OVERVIEW
The goal of this project was to train Baxter to identify objects using a name provided by a human voice command and subsequently fetch the object when the human operator commands the robot using the previously named object. Computer vision based perception using point clouds identify and classify the objects into different bins by their geometry/shape and then each individual object is further tagged with a human operator provided name. The project has two phases: an initial training phase where Baxter learns the objects via human voice commands, followed by a fetching phase where Baxter picks up objects that are asked for by the user by providing a name.
This project was implemented in ROS using the python programming language. It consisted of four software functional blocks that were implemented as separate ROS nodes: a speech processing node that leveraged the opensource software pocketsphinx, a point cloud processing node that depends on the ROS packages perception_pcl and openni2_camera, and a movement and grasping node that interfaces with the ROS package moveit_python.
DETAILED DESCRIPTION
EXECUTIVE CONTROL (MASTER NODE)
The Master node is the co-ordinator of the whole program execution. It has three main input sources: (1) sensory data in the form of filtered point cloud data, (2) speech commands translated into integers for the state representation and strings for object names, and (3) status update messages.
The master node keeps maintains state for the entire system and enables state transitions based on sensory and kinematic events. For example voice command events are received from the speech node, object point cloud information is received from the vision node. Based on the current state and the incoming events, it executes the appropriate functionality and signals other nodes with relevant information and commands. It continuously receives point cloud data from the point cloud processing (vision) node. The point cloud is stored in a sorted fashion based upon the eucledian distance from the origin. This ensures that Baxter starts picking up objects nearest to it during the learning phase. It also groups these point cloud objects together using a simple algorithm where two objects with similar height/width ratio are considered objects of the same group type, e.g. “cans”.
During the Learning phase, these objects and groups are associated with a name string provided by the user. When the object has been named, the Master node sends the location of the next object (as per euclidean distance) so that the robot arm moves to that location and picks up the object for naming. This process iterates through until all the objects are named. Baxter then enters a standby mode, returning its arm to the neutral position.

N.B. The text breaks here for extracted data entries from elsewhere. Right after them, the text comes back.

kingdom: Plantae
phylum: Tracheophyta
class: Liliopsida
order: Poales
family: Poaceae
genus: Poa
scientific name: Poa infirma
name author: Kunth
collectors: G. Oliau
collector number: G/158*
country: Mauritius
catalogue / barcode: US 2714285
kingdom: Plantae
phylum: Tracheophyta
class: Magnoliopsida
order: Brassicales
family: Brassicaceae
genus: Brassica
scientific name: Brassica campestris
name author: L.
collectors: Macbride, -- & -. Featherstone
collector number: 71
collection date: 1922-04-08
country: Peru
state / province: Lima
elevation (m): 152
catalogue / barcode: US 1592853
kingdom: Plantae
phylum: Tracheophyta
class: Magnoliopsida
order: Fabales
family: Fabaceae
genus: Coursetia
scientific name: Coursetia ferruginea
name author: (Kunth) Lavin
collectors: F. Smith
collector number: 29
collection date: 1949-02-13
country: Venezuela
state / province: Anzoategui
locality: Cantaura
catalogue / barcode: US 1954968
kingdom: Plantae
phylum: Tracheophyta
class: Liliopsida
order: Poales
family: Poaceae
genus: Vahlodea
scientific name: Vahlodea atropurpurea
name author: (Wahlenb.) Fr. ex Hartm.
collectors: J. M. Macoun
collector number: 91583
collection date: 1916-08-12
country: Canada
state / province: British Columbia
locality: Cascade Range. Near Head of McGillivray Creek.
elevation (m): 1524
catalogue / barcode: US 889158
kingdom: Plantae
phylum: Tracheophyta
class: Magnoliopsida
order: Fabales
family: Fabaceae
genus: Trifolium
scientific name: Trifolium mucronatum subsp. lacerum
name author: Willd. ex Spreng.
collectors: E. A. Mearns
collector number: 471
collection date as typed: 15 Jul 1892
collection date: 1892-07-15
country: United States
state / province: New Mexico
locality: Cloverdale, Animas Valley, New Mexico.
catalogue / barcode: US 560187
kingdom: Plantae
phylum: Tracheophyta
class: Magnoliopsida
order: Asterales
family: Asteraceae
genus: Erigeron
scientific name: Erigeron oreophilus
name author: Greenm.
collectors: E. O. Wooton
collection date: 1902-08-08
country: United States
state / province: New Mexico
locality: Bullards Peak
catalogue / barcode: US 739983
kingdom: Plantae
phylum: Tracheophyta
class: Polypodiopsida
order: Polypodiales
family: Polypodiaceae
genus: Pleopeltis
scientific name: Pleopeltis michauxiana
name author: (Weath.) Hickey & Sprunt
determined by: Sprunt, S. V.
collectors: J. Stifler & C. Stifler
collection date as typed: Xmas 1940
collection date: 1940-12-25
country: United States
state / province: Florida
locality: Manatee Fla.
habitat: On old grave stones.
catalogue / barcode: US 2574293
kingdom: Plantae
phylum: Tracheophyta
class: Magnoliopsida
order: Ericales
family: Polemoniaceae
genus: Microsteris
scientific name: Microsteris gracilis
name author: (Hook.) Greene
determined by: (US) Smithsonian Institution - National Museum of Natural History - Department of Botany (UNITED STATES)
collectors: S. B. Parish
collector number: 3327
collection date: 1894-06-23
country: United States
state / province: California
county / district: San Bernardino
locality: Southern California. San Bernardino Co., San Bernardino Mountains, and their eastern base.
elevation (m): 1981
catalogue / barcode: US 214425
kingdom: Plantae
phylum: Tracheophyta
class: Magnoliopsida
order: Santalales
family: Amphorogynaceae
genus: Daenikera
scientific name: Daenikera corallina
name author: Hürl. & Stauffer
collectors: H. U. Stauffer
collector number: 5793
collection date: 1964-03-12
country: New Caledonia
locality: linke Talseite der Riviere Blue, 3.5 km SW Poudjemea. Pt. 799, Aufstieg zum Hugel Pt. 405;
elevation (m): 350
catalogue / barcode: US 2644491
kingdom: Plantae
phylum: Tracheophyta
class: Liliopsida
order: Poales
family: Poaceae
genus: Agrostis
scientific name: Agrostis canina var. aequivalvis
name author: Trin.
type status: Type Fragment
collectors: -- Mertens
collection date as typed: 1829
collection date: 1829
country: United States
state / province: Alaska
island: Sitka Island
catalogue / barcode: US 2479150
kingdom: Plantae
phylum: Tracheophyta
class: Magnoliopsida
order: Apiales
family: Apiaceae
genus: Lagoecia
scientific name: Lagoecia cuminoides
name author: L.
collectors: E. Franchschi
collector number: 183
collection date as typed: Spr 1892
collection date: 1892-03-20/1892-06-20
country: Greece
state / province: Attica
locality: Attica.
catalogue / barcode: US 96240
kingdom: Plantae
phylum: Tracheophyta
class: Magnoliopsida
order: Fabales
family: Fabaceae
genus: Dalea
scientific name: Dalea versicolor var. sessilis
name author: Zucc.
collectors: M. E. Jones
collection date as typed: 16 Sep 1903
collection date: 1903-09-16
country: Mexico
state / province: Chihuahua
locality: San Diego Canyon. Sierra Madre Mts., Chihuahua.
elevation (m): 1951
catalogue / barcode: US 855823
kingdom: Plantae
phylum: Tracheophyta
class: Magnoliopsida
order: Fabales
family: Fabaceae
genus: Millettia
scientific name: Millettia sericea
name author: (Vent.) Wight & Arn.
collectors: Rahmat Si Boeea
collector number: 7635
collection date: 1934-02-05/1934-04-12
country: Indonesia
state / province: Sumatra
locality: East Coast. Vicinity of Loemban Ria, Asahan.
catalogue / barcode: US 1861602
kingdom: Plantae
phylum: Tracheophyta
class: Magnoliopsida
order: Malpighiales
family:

In the Fetch phase, the Master node sends the object location to a node responsible for controlling Baxter’s arm and picking up objects.
SPEECH RECOGNITION
The speech recognition node listens for specific keywords from the user and updates Baxter’s operating state accordingly. Speech recognition capability is done using PocketSphinx, Carnegie Mellon University’s open source large vocabulary, speaker-independent continuous speech recognition engine.
COMPUTER VISION
An ASUS XtionPRO LIVE is used to view Baxter’s environment. Point cloud locations and the centroid of each object is published to a topic that the Master node subscribes to. This part of the project relies heavily on the perception_pcl ROS package to compute multiple point clouds of various objects on a flat surface. The a launch file reads in raw point cloud data from the XtionPRO and filters it to a more manageable dataset using the filters described below. A cluster extractor node takes the filtered point cloud data and extracts point clusters. Finally, the centroid, height, width, and width:height ratio are computed, with centroid values transformed to Baxter’s frame of reference.
KINEMATICS
Baxter’s movements were controlled using the MoveIt! ROS package developed by Mike Ferguson. The node uses path planning, including collision detection, to reach the goal. The node responsible for moving Baxter receives the centroid and the object id from the Master node, uses MoveIt! to pick up the object, and goes to a predetermined joint location for lifting the object up.